The services flight procures food services contracts, cell phones, vehicle leases, laundry, mail, etc. The construction flight helps civil engineering improve facilities, secures trench contracts and supports flight operations.

Part of their job is also traveling downtown to negotiate deals with local vendors for things as simple as milk and linens.

“We are ambassadors,” said Laube. “You’re going to interact with the locals — we have built up a great professional relationship with them as we project respect.”

Air Force Contracting must balance fulfilling the service’s mission with upholding statutory law, the Federal Acquisition Regulation, and other Air Force policy and guidance.

“In our profession, the means and the ends carry equal weight,” said Master Sgt. William Simpkins, the 379th ECONS superintendent and first sergeant serving a one-year tour and hails from San Angelo, Texas. “It’s hard to think of a unit or squadron we haven’t touched.”

Simpkins said his Airmen are always looking for the highest quality goods and services at the lowest cost in the shortest amount of time. These service members are charged with committing the nation’s funds to provide for the warfighters around the globe.

“I’m extremely proud of my Airmen,” Sessler said. “They are willing to go the extra mile to get the job done.
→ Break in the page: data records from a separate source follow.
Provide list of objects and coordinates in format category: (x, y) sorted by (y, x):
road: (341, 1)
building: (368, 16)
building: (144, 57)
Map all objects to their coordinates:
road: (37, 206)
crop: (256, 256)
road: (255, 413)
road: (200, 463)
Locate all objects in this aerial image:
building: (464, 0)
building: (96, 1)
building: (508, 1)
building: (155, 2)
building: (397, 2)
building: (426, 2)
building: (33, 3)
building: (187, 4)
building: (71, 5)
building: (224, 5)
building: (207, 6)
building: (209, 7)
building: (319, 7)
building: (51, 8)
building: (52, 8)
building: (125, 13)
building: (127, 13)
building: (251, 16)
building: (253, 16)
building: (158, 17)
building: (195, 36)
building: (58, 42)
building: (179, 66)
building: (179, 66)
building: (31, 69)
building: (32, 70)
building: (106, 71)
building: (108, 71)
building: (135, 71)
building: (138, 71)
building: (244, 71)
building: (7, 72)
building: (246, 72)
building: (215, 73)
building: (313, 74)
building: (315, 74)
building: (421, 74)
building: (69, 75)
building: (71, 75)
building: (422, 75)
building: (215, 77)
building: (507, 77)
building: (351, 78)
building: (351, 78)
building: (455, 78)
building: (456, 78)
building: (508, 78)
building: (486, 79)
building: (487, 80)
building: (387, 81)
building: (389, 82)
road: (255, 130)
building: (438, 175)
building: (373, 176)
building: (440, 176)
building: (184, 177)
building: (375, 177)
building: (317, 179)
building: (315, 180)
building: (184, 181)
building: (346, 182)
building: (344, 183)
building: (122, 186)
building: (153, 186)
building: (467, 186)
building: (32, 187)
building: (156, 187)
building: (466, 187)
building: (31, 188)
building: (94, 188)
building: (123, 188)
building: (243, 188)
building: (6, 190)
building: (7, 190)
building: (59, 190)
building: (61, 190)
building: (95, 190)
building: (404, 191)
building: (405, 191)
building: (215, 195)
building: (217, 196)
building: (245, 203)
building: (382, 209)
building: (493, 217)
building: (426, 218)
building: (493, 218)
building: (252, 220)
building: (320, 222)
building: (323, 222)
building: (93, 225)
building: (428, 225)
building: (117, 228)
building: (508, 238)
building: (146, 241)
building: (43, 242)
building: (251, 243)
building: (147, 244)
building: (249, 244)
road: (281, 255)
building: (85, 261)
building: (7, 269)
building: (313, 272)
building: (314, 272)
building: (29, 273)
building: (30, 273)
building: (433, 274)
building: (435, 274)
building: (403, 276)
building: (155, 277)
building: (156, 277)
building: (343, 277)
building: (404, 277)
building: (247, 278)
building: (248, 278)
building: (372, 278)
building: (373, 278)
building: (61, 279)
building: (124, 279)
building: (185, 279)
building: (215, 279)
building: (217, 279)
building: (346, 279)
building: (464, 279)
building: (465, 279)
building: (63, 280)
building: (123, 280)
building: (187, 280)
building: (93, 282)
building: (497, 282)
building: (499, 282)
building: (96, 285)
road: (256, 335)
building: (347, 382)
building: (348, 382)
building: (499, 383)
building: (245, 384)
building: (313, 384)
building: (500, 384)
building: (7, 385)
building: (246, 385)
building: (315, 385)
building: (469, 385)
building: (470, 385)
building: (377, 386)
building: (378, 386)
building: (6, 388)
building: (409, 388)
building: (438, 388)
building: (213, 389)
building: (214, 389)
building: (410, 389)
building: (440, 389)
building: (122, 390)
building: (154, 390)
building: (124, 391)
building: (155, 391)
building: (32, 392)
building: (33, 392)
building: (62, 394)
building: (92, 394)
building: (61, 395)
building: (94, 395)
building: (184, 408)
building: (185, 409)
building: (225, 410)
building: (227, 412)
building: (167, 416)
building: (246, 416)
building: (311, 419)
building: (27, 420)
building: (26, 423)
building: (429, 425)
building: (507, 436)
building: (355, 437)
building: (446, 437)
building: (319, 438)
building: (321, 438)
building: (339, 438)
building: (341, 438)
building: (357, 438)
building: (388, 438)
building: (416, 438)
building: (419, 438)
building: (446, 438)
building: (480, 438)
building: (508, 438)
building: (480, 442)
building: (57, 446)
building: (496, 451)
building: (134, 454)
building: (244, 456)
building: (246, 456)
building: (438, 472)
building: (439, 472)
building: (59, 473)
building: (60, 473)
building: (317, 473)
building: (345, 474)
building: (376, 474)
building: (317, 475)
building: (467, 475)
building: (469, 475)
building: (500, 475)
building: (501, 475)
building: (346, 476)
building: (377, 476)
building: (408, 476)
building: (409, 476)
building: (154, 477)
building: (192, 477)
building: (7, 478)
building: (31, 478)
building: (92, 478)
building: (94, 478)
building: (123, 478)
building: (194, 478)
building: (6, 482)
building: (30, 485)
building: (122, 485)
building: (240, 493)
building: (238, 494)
I’ve witnessed their selfless dedication to the mission, the customer and the taxpayer. We will posture the Air Force as a demanding customer to our suppliers and ensure our Air Force Contracting processes and systems are able to meet the challenges of today and tomorrow.”

Referencing his copy of the Ferengi’s “Rules of Acquisition,” Laube made his wife proud when he explained rule number three, “Never spend more for an acquisition than you have to,” noting the similarities between his work and their culture. And while Ferengi have never been lauded for their tenderness, they are, however, praised for their business, negotiating and accounting genius.